SUPPLIED DATA |
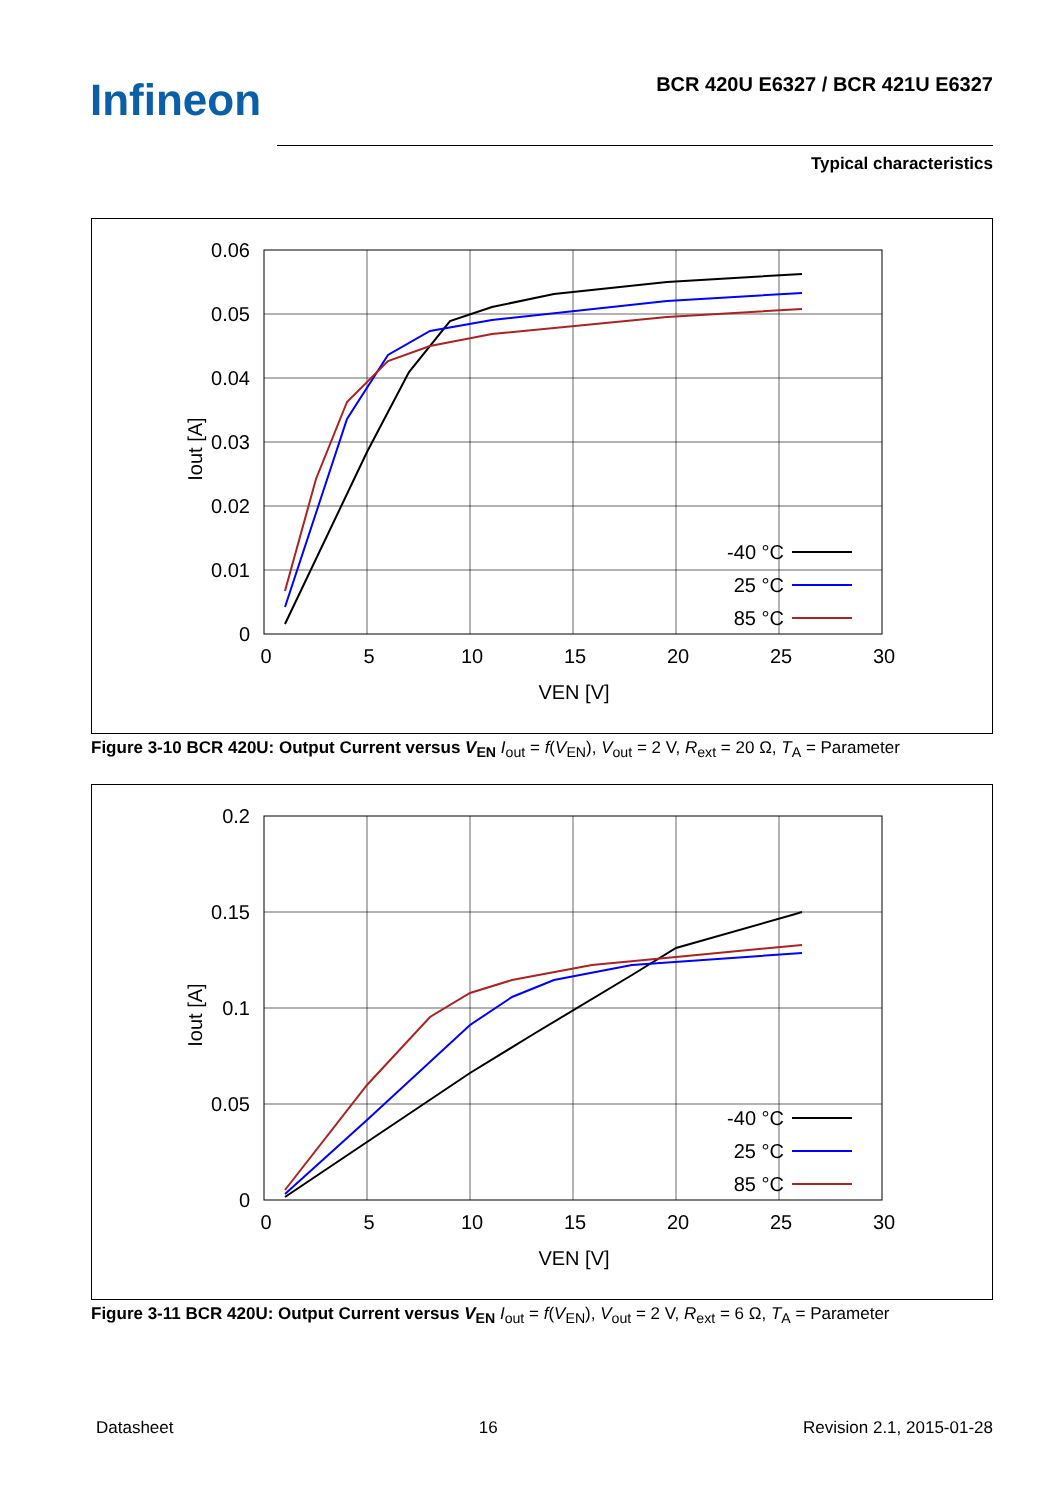Infineon
BCR 420U E6327 / BCR 421U E6327
Typical characteristics
0.06
0.05
0.04
0.03
0.02
0.01
0
0
5
10
15
20
25
30
VEN [V]
Iout [A]
-40 °C
25 °C
85 °C
Figure 3-10 BCR 420U: Output Current versus V<sub>EN</sub> I<sub>out</sub> = f(V<sub>EN</sub>), V<sub>out</sub> = 2 V, R<sub>ext</sub> = 20 Ω, T<sub>A</sub> = Parameter
0.2
0.15
0.1
0.05
0
0
5
10
15
20
25
30
VEN [V]
Iout [A]
-40 °C
25 °C
85 °C
Figure 3-11 BCR 420U: Output Current versus V<sub>EN</sub> I<sub>out</sub> = f(V<sub>EN</sub>), V<sub>out</sub> = 2 V, R<sub>ext</sub> = 6 Ω, T<sub>A</sub> = Parameter
Datasheet 16 Revision 2.1, 2015-01-28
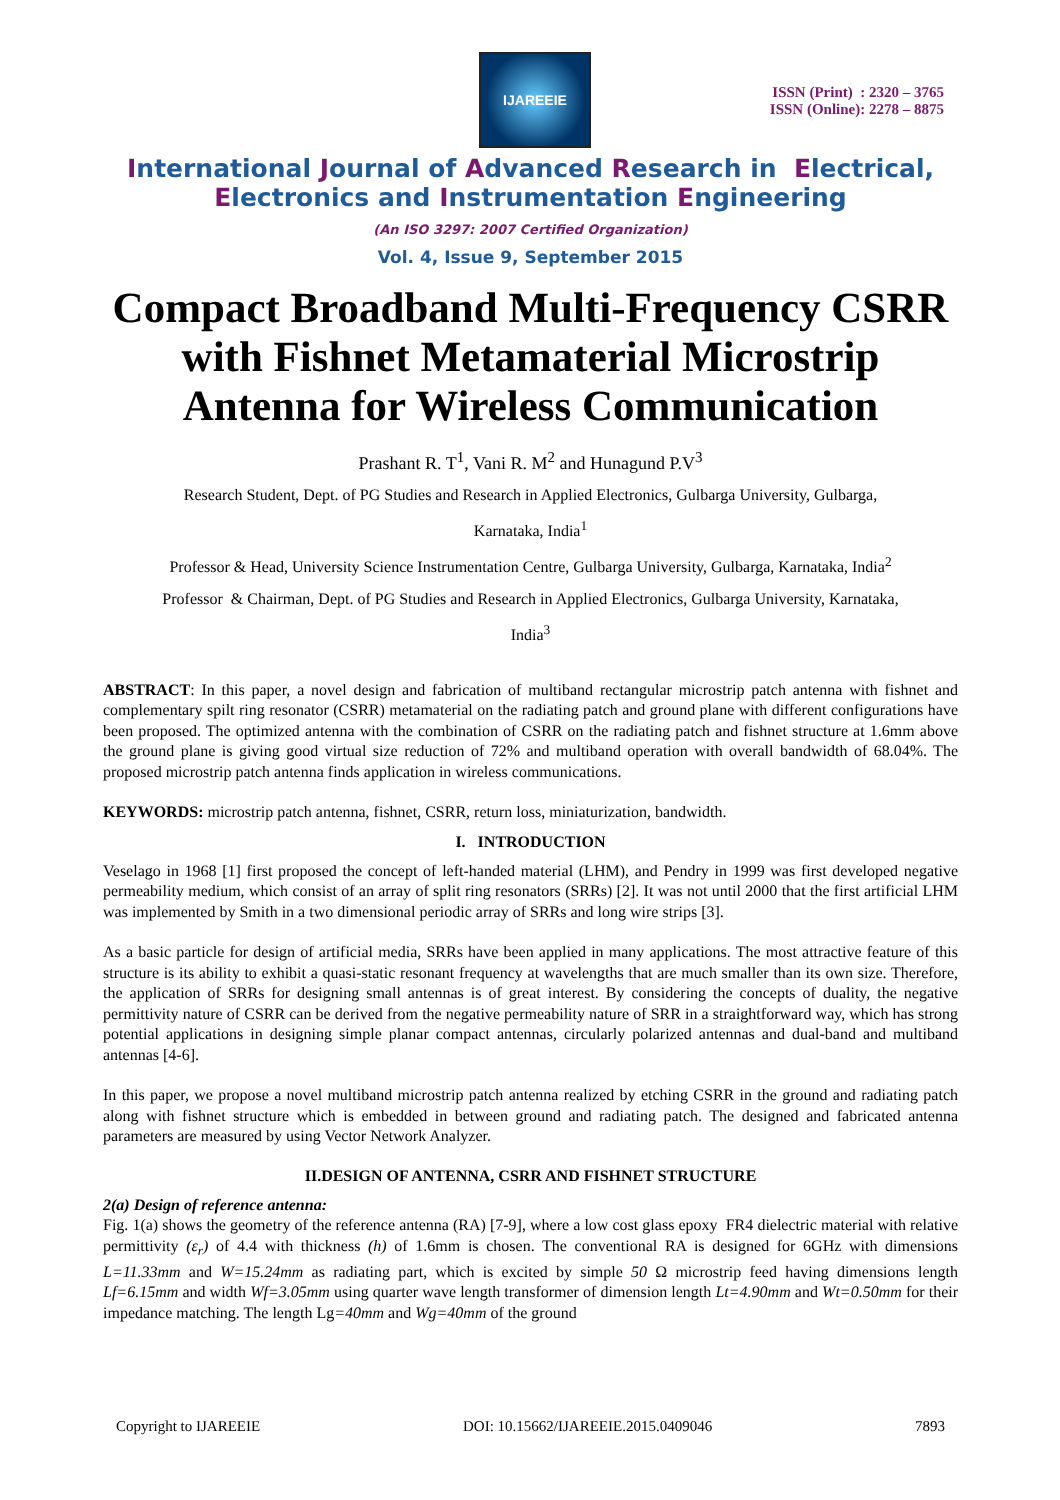IJAREEIE
ISSN (Print) : 2320 – 3765
ISSN (Online): 2278 – 8875
International Journal of Advanced Research in Electrical,
Electronics and Instrumentation Engineering
(An ISO 3297: 2007 Certified Organization)
Vol. 4, Issue 9, September 2015
Compact Broadband Multi-Frequency CSRR with Fishnet Metamaterial Microstrip Antenna for Wireless Communication
Prashant R. T<sup>1</sup>, Vani R. M<sup>2</sup> and Hunagund P.V<sup>3</sup>
Research Student, Dept. of PG Studies and Research in Applied Electronics, Gulbarga University, Gulbarga,
Karnataka, India<sup>1</sup>
Professor & Head, University Science Instrumentation Centre, Gulbarga University, Gulbarga, Karnataka, India<sup>2</sup>
Professor & Chairman, Dept. of PG Studies and Research in Applied Electronics, Gulbarga University, Karnataka,
India<sup>3</sup>
ABSTRACT: In this paper, a novel design and fabrication of multiband rectangular microstrip patch antenna with fishnet and complementary spilt ring resonator (CSRR) metamaterial on the radiating patch and ground plane with different configurations have been proposed. The optimized antenna with the combination of CSRR on the radiating patch and fishnet structure at 1.6mm above the ground plane is giving good virtual size reduction of 72% and multiband operation with overall bandwidth of 68.04%. The proposed microstrip patch antenna finds application in wireless communications.
KEYWORDS: microstrip patch antenna, fishnet, CSRR, return loss, miniaturization, bandwidth.
I. INTRODUCTION
Veselago in 1968 [1] first proposed the concept of left-handed material (LHM), and Pendry in 1999 was first developed negative permeability medium, which consist of an array of split ring resonators (SRRs) [2]. It was not until 2000 that the first artificial LHM was implemented by Smith in a two dimensional periodic array of SRRs and long wire strips [3].
As a basic particle for design of artificial media, SRRs have been applied in many applications. The most attractive feature of this structure is its ability to exhibit a quasi-static resonant frequency at wavelengths that are much smaller than its own size. Therefore, the application of SRRs for designing small antennas is of great interest. By considering the concepts of duality, the negative permittivity nature of CSRR can be derived from the negative permeability nature of SRR in a straightforward way, which has strong potential applications in designing simple planar compact antennas, circularly polarized antennas and dual-band and multiband antennas [4-6].
In this paper, we propose a novel multiband microstrip patch antenna realized by etching CSRR in the ground and radiating patch along with fishnet structure which is embedded in between ground and radiating patch. The designed and fabricated antenna parameters are measured by using Vector Network Analyzer.
II.DESIGN OF ANTENNA, CSRR AND FISHNET STRUCTURE
2(a) Design of reference antenna:
Fig. 1(a) shows the geometry of the reference antenna (RA) [7-9], where a low cost glass epoxy FR4 dielectric material with relative permittivity (ε<sub>r</sub>) of 4.4 with thickness (h) of 1.6mm is chosen. The conventional RA is designed for 6GHz with dimensions L=11.33mm and W=15.24mm as radiating part, which is excited by simple 50 Ω microstrip feed having dimensions length Lf=6.15mm and width Wf=3.05mm using quarter wave length transformer of dimension length Lt=4.90mm and Wt=0.50mm for their impedance matching. The length Lg=40mm and Wg=40mm of the ground
Copyright to IJAREEIE DOI: 10.15662/IJAREEIE.2015.0409046 7893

WHAT IS NEEDED |
Only the text of the material belongs in your copy, which must match the original exactly.

ANSWER TO THIS TASK |
Infineon
BCR 420U E6327 / BCR 421U E6327
Typical characteristics
0.06
0.05
0.04
0.03
0.02
0.01
0
0
5
10
15
20
25
30
VEN [V]
Iout [A]
-40 °C
25 °C
85 °C
Figure 3-10 BCR 420U: Output Current versus V<sub>EN</sub> I<sub>out</sub> = f(V<sub>EN</sub>), V<sub>out</sub> = 2 V, R<sub>ext</sub> = 20 Ω, T<sub>A</sub> = Parameter
0.2
0.15
0.1
0.05
0
0
5
10
15
20
25
30
VEN [V]
Iout [A]
-40 °C
25 °C
85 °C
Figure 3-11 BCR 420U: Output Current versus V<sub>EN</sub> I<sub>out</sub> = f(V<sub>EN</sub>), V<sub>out</sub> = 2 V, R<sub>ext</sub> = 6 Ω, T<sub>A</sub> = Parameter
Datasheet 16 Revision 2.1, 2015-01-28
IJAREEIE
ISSN (Print) : 2320 – 3765
ISSN (Online): 2278 – 8875
International Journal of Advanced Research in Electrical,
Electronics and Instrumentation Engineering
(An ISO 3297: 2007 Certified Organization)
Vol. 4, Issue 9, September 2015
Compact Broadband Multi-Frequency CSRR with Fishnet Metamaterial Microstrip Antenna for Wireless Communication
Prashant R. T<sup>1</sup>, Vani R. M<sup>2</sup> and Hunagund P.V<sup>3</sup>
Research Student, Dept. of PG Studies and Research in Applied Electronics, Gulbarga University, Gulbarga,
Karnataka, India<sup>1</sup>
Professor & Head, University Science Instrumentation Centre, Gulbarga University, Gulbarga, Karnataka, India<sup>2</sup>
Professor & Chairman, Dept. of PG Studies and Research in Applied Electronics, Gulbarga University, Karnataka,
India<sup>3</sup>
ABSTRACT: In this paper, a novel design and fabrication of multiband rectangular microstrip patch antenna with fishnet and complementary spilt ring resonator (CSRR) metamaterial on the radiating patch and ground plane with different configurations have been proposed. The optimized antenna with the combination of CSRR on the radiating patch and fishnet structure at 1.6mm above the ground plane is giving good virtual size reduction of 72% and multiband operation with overall bandwidth of 68.04%. The proposed microstrip patch antenna finds application in wireless communications.
KEYWORDS: microstrip patch antenna, fishnet, CSRR, return loss, miniaturization, bandwidth.
I. INTRODUCTION
Veselago in 1968 [1] first proposed the concept of left-handed material (LHM), and Pendry in 1999 was first developed negative permeability medium, which consist of an array of split ring resonators (SRRs) [2]. It was not until 2000 that the first artificial LHM was implemented by Smith in a two dimensional periodic array of SRRs and long wire strips [3].
As a basic particle for design of artificial media, SRRs have been applied in many applications. The most attractive feature of this structure is its ability to exhibit a quasi-static resonant frequency at wavelengths that are much smaller than its own size. Therefore, the application of SRRs for designing small antennas is of great interest. By considering the concepts of duality, the negative permittivity nature of CSRR can be derived from the negative permeability nature of SRR in a straightforward way, which has strong potential applications in designing simple planar compact antennas, circularly polarized antennas and dual-band and multiband antennas [4-6].
In this paper, we propose a novel multiband microstrip patch antenna realized by etching CSRR in the ground and radiating patch along with fishnet structure which is embedded in between ground and radiating patch. The designed and fabricated antenna parameters are measured by using Vector Network Analyzer.
II.DESIGN OF ANTENNA, CSRR AND FISHNET STRUCTURE
2(a) Design of reference antenna:
Fig. 1(a) shows the geometry of the reference antenna (RA) [7-9], where a low cost glass epoxy FR4 dielectric material with relative permittivity (ε<sub>r</sub>) of 4.4 with thickness (h) of 1.6mm is chosen. The conventional RA is designed for 6GHz with dimensions L=11.33mm and W=15.24mm as radiating part, which is excited by simple 50 Ω microstrip feed having dimensions length Lf=6.15mm and width Wf=3.05mm using quarter wave length transformer of dimension length Lt=4.90mm and Wt=0.50mm for their impedance matching. The length Lg=40mm and Wg=40mm of the ground
Copyright to IJAREEIE DOI: 10.15662/IJAREEIE.2015.0409046 7893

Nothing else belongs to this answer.